4. Science, Technology, and Innovation Conference 2011: This conference will include representatives from Muslim communities around the world in cooperation with Islamic Educational, Scientific and Cultural Organization (ISESCO) and other key stakeholders.

5. White House/OSTP Digital Knowledge Networking Event: This major international event will bring together ICT leaders from public and private foundations involved in electronic knowledge sharing, technology, education, and development, along with other experts, to move from idea to realization of a significant increase in on-line knowledge-sharing in science and technology.

6. Middle East Energy Efficiency Center: DOE, State, and USAID will launch an effort in the Middle East to promote and enhance regional cooperation in science and technology, focusing on six energy-efficiency initiatives.
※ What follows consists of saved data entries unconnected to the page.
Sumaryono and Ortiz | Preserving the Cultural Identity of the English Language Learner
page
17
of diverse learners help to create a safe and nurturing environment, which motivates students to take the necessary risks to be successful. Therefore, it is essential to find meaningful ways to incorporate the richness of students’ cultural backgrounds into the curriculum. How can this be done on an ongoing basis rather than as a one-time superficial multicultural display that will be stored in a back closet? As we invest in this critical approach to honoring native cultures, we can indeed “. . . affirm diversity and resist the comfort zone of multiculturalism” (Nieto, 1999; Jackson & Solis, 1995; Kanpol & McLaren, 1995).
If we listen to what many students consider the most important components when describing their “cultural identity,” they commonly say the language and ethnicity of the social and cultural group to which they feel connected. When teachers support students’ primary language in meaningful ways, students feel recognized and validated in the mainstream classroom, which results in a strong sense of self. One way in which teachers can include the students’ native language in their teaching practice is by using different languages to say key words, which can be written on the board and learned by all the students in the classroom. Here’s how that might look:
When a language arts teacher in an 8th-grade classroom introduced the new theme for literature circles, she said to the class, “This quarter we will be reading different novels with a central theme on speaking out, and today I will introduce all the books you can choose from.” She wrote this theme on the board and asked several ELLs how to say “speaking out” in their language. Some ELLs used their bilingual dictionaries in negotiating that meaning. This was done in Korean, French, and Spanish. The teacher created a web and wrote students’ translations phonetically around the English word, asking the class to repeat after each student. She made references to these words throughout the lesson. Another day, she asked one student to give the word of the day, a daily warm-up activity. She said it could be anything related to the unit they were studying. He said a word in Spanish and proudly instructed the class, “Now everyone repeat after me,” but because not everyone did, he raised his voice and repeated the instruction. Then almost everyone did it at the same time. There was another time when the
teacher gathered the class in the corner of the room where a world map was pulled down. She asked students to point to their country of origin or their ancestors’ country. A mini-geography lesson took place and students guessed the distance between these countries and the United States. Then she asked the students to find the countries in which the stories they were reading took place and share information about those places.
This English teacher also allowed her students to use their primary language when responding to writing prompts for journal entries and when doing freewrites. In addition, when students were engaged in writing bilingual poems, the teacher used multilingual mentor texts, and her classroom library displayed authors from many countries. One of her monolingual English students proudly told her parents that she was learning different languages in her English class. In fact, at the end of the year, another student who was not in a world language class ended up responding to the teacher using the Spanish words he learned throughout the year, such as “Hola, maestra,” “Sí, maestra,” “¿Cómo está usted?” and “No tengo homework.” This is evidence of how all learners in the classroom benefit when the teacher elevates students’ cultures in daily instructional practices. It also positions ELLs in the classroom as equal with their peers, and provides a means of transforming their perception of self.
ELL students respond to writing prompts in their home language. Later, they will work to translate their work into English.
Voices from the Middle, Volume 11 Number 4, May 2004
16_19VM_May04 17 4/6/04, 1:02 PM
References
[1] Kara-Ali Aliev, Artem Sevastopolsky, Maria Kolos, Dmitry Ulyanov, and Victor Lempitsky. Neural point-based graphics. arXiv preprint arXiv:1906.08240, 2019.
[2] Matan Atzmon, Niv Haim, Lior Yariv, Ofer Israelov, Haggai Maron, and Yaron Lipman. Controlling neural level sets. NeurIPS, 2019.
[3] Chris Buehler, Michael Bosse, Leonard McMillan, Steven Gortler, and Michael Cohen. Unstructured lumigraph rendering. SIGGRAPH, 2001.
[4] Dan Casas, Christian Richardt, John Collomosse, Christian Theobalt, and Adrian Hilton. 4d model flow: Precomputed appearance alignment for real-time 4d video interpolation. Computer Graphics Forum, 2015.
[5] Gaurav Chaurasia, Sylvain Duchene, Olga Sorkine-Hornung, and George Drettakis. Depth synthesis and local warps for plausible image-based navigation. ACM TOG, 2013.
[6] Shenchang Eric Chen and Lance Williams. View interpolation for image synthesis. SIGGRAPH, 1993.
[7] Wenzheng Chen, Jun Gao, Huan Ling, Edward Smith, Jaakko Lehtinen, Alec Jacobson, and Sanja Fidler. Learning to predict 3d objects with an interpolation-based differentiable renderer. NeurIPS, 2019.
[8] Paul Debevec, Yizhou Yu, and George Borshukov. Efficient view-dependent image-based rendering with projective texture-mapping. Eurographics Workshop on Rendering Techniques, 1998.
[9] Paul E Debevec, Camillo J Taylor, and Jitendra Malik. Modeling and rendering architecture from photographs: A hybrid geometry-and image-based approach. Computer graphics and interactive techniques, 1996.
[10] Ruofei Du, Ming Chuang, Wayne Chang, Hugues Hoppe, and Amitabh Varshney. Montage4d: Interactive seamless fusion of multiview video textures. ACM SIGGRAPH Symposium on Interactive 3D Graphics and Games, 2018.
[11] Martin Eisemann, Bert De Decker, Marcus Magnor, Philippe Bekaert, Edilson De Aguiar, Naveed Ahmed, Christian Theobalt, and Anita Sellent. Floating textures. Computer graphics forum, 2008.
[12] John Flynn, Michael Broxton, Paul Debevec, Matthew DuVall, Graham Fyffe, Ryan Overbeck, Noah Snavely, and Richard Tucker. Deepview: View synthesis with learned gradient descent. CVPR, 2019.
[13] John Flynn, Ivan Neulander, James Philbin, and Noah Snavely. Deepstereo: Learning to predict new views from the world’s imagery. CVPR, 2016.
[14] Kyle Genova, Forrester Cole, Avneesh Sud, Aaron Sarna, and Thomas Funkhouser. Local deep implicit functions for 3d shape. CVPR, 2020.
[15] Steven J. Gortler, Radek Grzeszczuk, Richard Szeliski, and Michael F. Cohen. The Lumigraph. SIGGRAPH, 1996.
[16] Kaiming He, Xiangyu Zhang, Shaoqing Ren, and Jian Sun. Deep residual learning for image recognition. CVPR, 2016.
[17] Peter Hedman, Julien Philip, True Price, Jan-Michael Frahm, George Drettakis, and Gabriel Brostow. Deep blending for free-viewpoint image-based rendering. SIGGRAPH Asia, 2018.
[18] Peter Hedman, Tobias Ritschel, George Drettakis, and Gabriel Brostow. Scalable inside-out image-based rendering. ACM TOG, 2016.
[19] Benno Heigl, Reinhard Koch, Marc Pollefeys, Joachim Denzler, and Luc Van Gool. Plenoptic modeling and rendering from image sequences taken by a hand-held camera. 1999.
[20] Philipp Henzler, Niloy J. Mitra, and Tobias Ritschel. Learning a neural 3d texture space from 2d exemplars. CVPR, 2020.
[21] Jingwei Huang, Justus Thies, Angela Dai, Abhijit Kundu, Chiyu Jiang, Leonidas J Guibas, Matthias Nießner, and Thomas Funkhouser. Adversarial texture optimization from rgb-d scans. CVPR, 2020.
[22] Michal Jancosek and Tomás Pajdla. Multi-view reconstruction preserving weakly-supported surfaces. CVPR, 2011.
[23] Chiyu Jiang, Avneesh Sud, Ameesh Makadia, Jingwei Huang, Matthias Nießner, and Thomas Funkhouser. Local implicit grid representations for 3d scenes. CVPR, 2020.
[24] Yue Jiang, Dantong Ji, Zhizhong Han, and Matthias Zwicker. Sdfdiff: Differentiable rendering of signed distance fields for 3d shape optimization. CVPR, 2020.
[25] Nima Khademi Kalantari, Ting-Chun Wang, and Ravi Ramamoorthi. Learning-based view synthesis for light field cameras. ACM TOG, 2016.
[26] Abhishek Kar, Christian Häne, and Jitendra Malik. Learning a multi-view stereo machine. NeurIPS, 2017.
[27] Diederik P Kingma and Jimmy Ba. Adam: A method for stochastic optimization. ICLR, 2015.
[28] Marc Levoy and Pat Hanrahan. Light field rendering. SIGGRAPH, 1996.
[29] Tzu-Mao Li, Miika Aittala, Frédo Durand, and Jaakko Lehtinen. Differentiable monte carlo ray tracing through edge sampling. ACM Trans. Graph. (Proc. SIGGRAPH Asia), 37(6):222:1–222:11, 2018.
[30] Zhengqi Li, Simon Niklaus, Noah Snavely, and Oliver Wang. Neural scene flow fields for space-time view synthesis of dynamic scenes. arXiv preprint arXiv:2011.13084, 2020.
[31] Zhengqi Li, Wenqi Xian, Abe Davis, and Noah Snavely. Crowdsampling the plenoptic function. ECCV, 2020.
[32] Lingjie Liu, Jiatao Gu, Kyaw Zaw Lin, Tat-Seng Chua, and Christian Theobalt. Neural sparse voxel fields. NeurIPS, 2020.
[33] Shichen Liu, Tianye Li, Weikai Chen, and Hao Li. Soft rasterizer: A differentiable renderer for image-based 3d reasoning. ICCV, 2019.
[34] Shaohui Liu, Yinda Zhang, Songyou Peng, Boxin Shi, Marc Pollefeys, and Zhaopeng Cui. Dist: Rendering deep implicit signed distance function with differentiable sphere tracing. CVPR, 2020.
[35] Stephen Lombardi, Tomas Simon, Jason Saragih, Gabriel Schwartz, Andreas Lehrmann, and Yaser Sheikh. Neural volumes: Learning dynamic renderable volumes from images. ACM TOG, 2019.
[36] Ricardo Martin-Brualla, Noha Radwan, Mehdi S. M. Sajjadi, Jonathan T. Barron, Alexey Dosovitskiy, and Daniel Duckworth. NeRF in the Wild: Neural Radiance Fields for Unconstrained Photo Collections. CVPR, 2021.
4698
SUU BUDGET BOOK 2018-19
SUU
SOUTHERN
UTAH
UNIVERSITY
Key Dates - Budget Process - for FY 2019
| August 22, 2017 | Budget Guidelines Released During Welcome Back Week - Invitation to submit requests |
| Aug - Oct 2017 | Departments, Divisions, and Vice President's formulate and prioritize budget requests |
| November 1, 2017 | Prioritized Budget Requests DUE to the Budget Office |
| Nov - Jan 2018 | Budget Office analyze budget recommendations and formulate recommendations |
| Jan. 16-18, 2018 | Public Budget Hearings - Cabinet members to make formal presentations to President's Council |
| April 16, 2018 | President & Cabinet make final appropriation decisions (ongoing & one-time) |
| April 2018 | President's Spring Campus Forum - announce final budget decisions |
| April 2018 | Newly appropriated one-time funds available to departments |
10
7. Challenges & Awards: EPA/USAID will launch a challenge to drive innovation for water technologies serving international and domestic constituencies.

8. Forest Conservation: The Department of Interior will work with several nations to preserve nature reserves and protect endangered species.

9. Eye on the Earth – Abu Dhabi 2010: EPA will co-sponsor this event to address the establishment of a global environmental information network.

10. Joint Ocean Exploration: NOAA’s research vessel Okeanos Explorer and the Indonesian research vessel Baruna Jaya will make a pioneering joint mission to the “Coral Triangle” in the Indo-Pacific region in the summer of 2011.

Note that in all this there is no mention of any project to promote the education of women in the Muslim world. We do not advocate the spending of US tax dollars on women’s education in Afghanistan (for instance), only suggesting that if the Obama administration is concerned with improving knowledge in Islam, they might raise the subject in some of their get-togethers with their Muslim buddies.